In a decisive move, the Bank of Japan (BOJ) has opted to maintain its existing 0.1% interest rate, applicable to the excess reserves held by financial institutions at the central bank.


Simultaneously, the BOJ stands firm on its commitment to keep the 10-year JGB yield at around 0%. The BOJ's message is clear; they intend to stick with their ultra-loose monetary policy "for as long as necessary to ensure the stability of the 2% inflation target."


Following this announcement, the USD/JPY saw a modest rebound, trading at 148.06, marking a 0.34% gain for the day. However, the Ministry of Finance (MOF) isn't taking its eyes off the forex market.
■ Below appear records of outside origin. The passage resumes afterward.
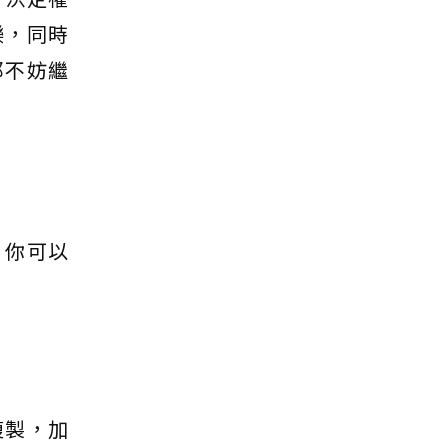
樂，同時
那不妨繼
，你可以
複製，加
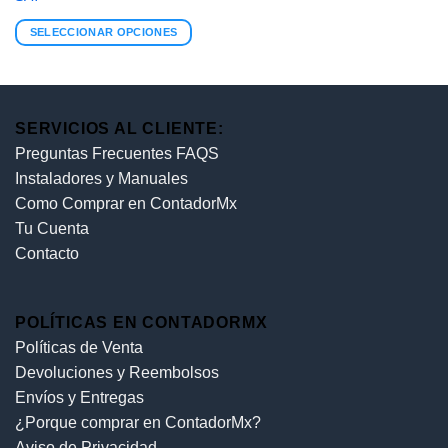
SELECCIONAR OPCIONES
SERVICIOS AL CLIENTE:
Preguntas Frecuentes FAQS
Instaladores y Manuales
Como Comprar en ContadorMx
Tu Cuenta
Contacto
POLÍTICAS EN CONTADORMX
Políticas de Venta
Devoluciones y Reembolsos
Envíos y Entregas
¿Porque comprar en ContadorMx?
Aviso de Privacidad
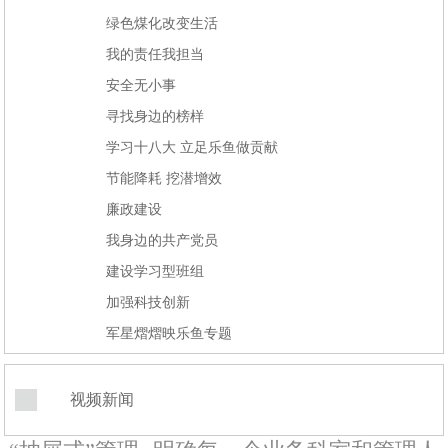
绿色煤化改变生活
我的责任我担当
安全无小事
寻找身边的榜样
学习十八大 立足乐鱼做贡献
节能降耗 挖潜增效
廉政建设
我身边的共产党员
建设学习型班组
加强科技创新
军星熠熠映乐鱼专题
视频新闻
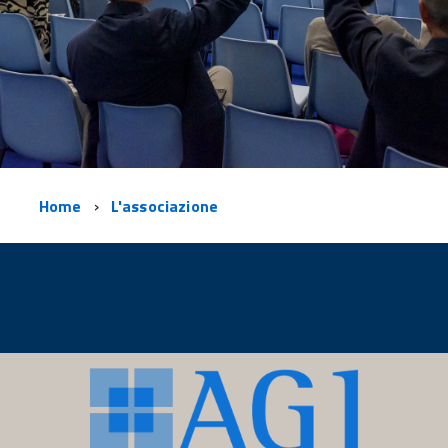
Home
L'associazione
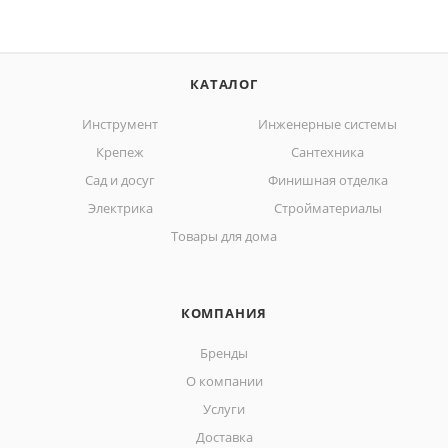
КАТАЛОГ
Инструмент
Инженерные системы
Крепеж
Сантехника
Сад и досуг
Финишная отделка
Электрика
Стройматериалы
Товары для дома
КОМПАНИЯ
Бренды
О компании
Услуги
Доставка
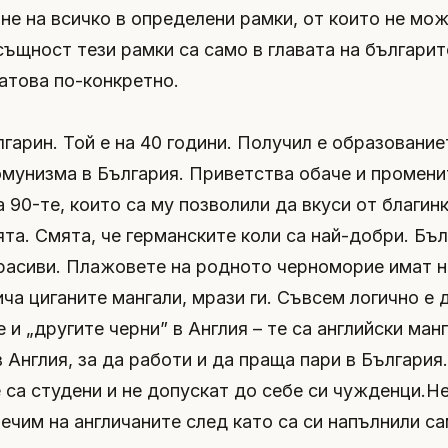
ане на всичко в определени рамки, от които не мож
същност тези рамки са само в главата на българите
атова по-конкретно.
гарин. Той е на 40 години. Получил е образование
омунизма в България. Приветства обаче и промени
 90-те, които са му позволили да вкуси от благин
та. Смята, че германските коли са най-добри. Бъ
расиви. Плажовете на родното черноморие имат н
ича циганите мангали, мрази ги. Съвсем логично е 
 и „другите черни” в Англия – те са английски манг
 Англия, за да работи и да праща пари в България
 са студени и не допускат до себе си чужденци.Н
речим на англичаните след като са си напълнили с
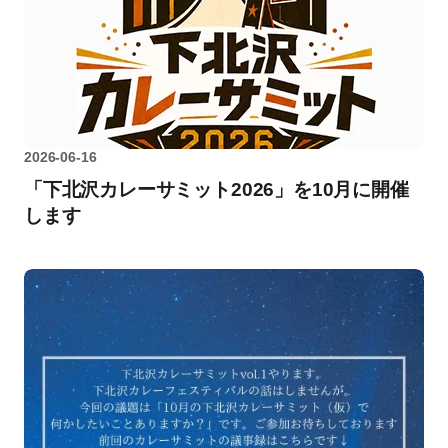
2026-06-16
「下北沢カレーサミット2026」を10月に開催
します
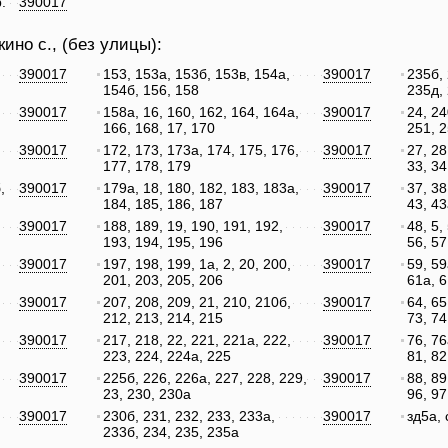
.
390017
ино с., (без улицы):
390017
153, 153а, 153б, 153в, 154а,
390017
235б, 
154б, 156, 158
235д, 
390017
158а, 16, 160, 162, 164, 164а,
390017
24, 24
166, 168, 17, 170
251, 2
390017
172, 173, 173а, 174, 175, 176,
390017
27, 28
177, 178, 179
33, 34
,
390017
179а, 18, 180, 182, 183, 183а,
390017
37, 38
184, 185, 186, 187
43, 43
390017
188, 189, 19, 190, 191, 192,
390017
48, 5,
193, 194, 195, 196
56, 57
390017
197, 198, 199, 1а, 2, 20, 200,
390017
59, 59
201, 203, 205, 206
61а, 6
390017
207, 208, 209, 21, 210, 210б,
390017
64, 65
212, 213, 214, 215
73, 74
390017
217, 218, 22, 221, 221а, 222,
390017
76, 76
223, 224, 224а, 225
81, 82
390017
225б, 226, 226а, 227, 228, 229,
390017
88, 89
23, 230, 230а
96, 97
390017
230б, 231, 232, 233, 233а,
390017
зд5а, 
233б, 234, 235, 235а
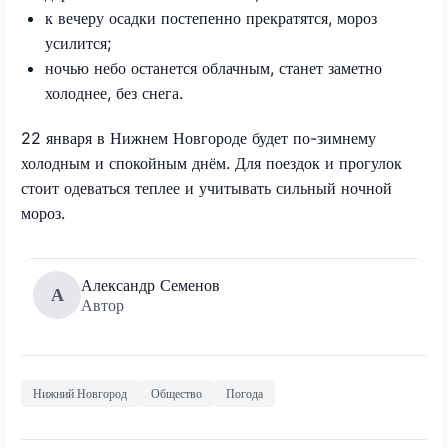
к вечеру осадки постепенно прекратятся, мороз
усилится;
ночью небо останется облачным, станет заметно
холоднее, без снега.
22 января в Нижнем Новгороде будет по-зимнему
холодным и спокойным днём. Для поездок и прогулок
стоит одеваться теплее и учитывать сильный ночной
мороз.
Александр Семенов
А
Автор
Нижний Новгород
Общество
Погода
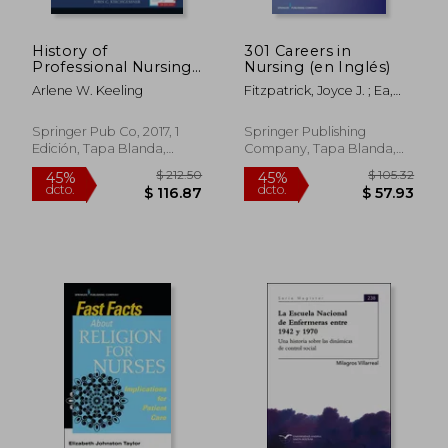
History of
301 Careers in
Professional Nursing
Nursing (en Inglés)
in the United States:
Arlene W. Keeling
Fitzpatrick, Joyce J. ; Ea,
Toward a Culture of
Emerson ; Stark Bai, Laura
Health (en Inglés)
Springer Pub Co, 2017, 1
Springer Publishing
Edición, Tapa Blanda,
Company, Tapa Blanda,
$ 75.18
$ 138.
45%
45%
Nuevo
Nuevo
dcto.
dcto.
$ 41.35
$ 76.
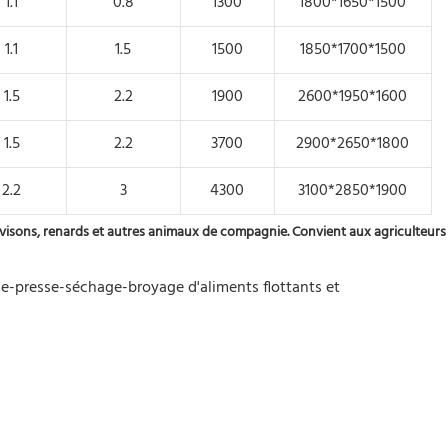
1.1
0.8
1300
1800*1650*1500
1.1
1.5
1500
1850*1700*1500
1.5
2.2
1900
2600*1950*1600
1.5
2.2
3700
2900*2650*1800
2.2
3
4300
3100*2850*1900
, visons, renards et autres animaux de compagnie. Convient aux agriculteurs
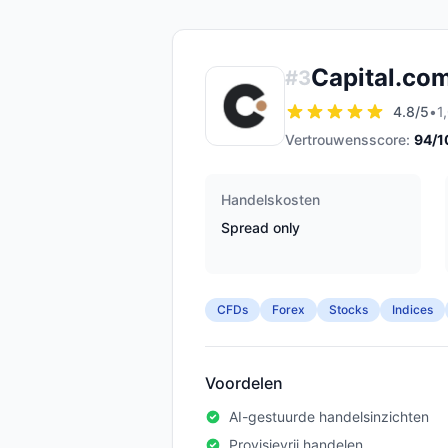
Capital.co
#
3
4.8
/5
•
1
Vertrouwensscore:
94
/1
Handelskosten
Spread only
CFDs
Forex
Stocks
Indices
Voordelen
AI-gestuurde handelsinzichten
Provisievrij handelen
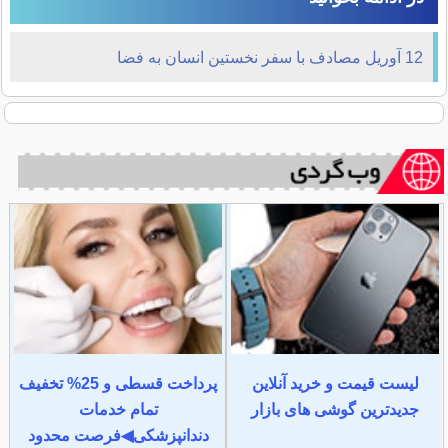
12 آوریل مصادف با سفر نخستين انسان به فضا
لیست قیمت و خرید آنلاین
پرداخت قسطی و 25% تخفیف
جدیدترین گوشی های بازار
تمام خدمات
دندانپزشکی◀فرصت محدود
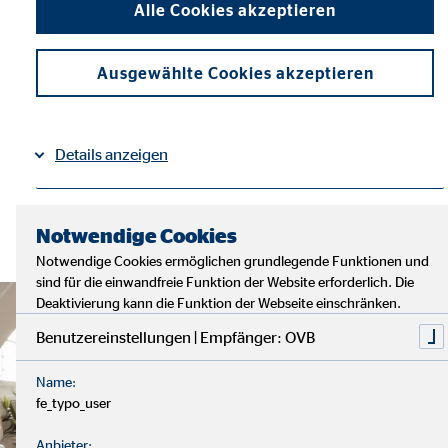
Alle Cookies akzeptieren
Ausgewählte Cookies akzeptieren
Details anzeigen
Impressum
Datenschutz
|
Notwendige Cookies
Notwendige Cookies ermöglichen grundlegende Funktionen und
sind für die einwandfreie Funktion der Website erforderlich. Die
Deaktivierung kann die Funktion der Webseite einschränken.
Benutzereinstellungen | Empfänger: OVB
Name:
fe_typo_user
Anbieter:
They're closely monitoring developments and are ready to explore all available options should the Yen's strength wane beyond acceptable limits.



AUS: PMIs SURGE, BREAKING 15-YEAR SURPLUS DROUGHT

September brought a wave of optimism to Australia's economic landscape. While the preliminary S&P Global Manufacturing PMI eased slightly from 49.6 to 48.2, indicating a minor slowdown in manufacturing, the Services PMI stole the spotlight.


It soared from 47.8 in August to a promising 50.5, showcasing a robust influx of new business, both on the domestic and international fronts. The result? A buoyant Composite Index PMI, ascending from 48.0 to a solid 50.2.


However, the Australian Dollar (AUD) finds itself under pressure due to the Federal Reserve's hawkish stance. Despite a brief uptick from the 0.6385 level, immediate gains for the currency appear elusive.


In a remarkable fiscal turnaround, the Australian government proudly declared a budget surplus of AUD 22.1 billion for the fiscal year closing on June 30, 2023.


This marks the first surplus in 15 years, propelled by low unemployment rates and the soaring prices of commodities like iron ore, coal, and gas. Yet, Treasurer Jim Chalmers maintains a cautious outlook, citing reduced demand from China and the substantial impact of high interest rates on economic growth.